══ AVAILABLE DATA
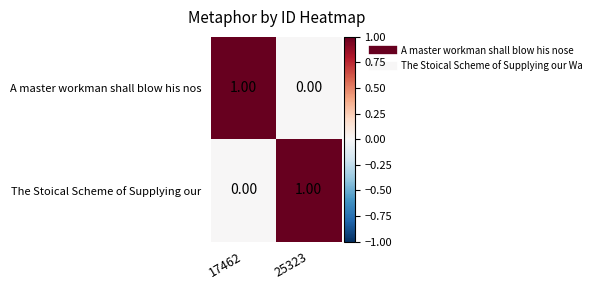

Is the value of The Stoical Scheme of Supplying our at 17462 greater than the value of A master workman shall blow his nos at 17462?

No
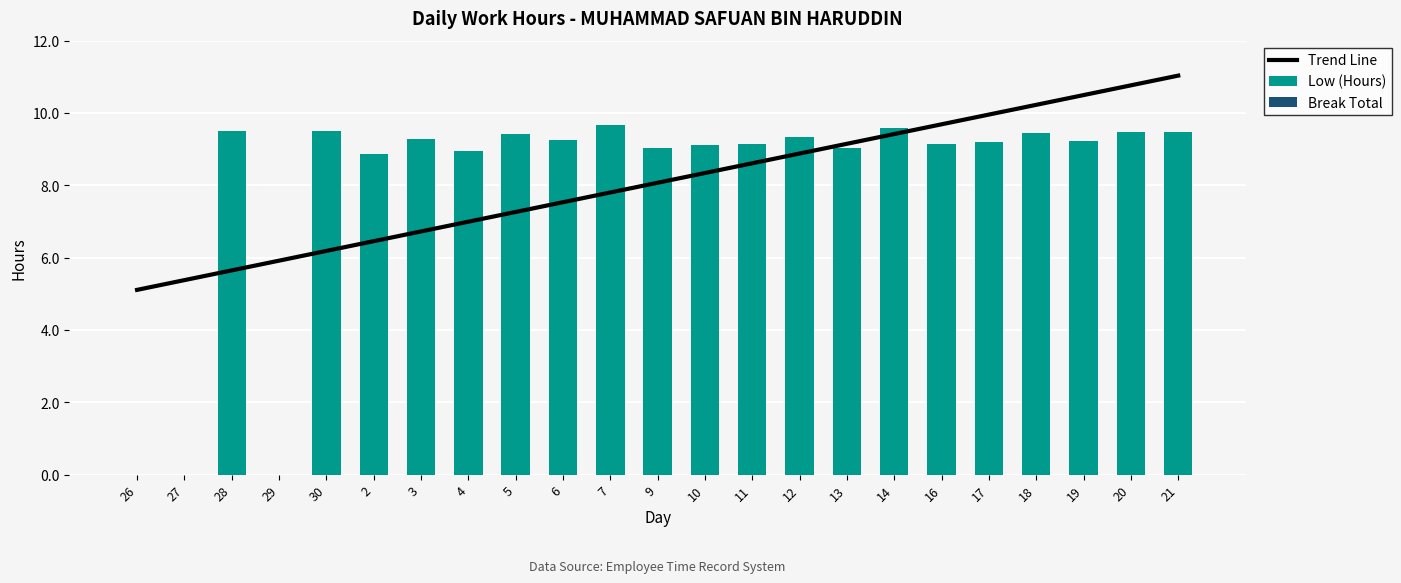

Which series has the largest total across all categories?

Low (Hours)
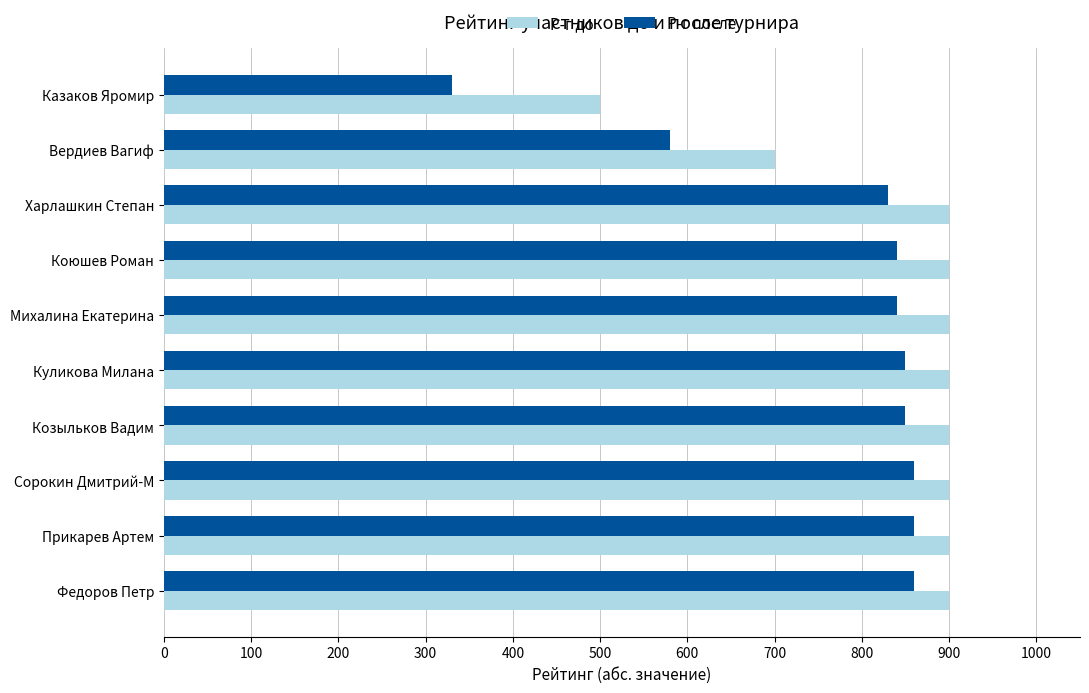

Which series has the largest total across all categories?

Р-г до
════
● WHAT IS NEEDED: Give back the entire listing above word for word, without the pictures.

● RESPONSE BELOW:
Is the value of The Stoical Scheme of Supplying our at 17462 greater than the value of A master workman shall blow his nos at 17462?

No

Which series has the largest total across all categories?

Low (Hours)

Which series has the largest total across all categories?

Р-г до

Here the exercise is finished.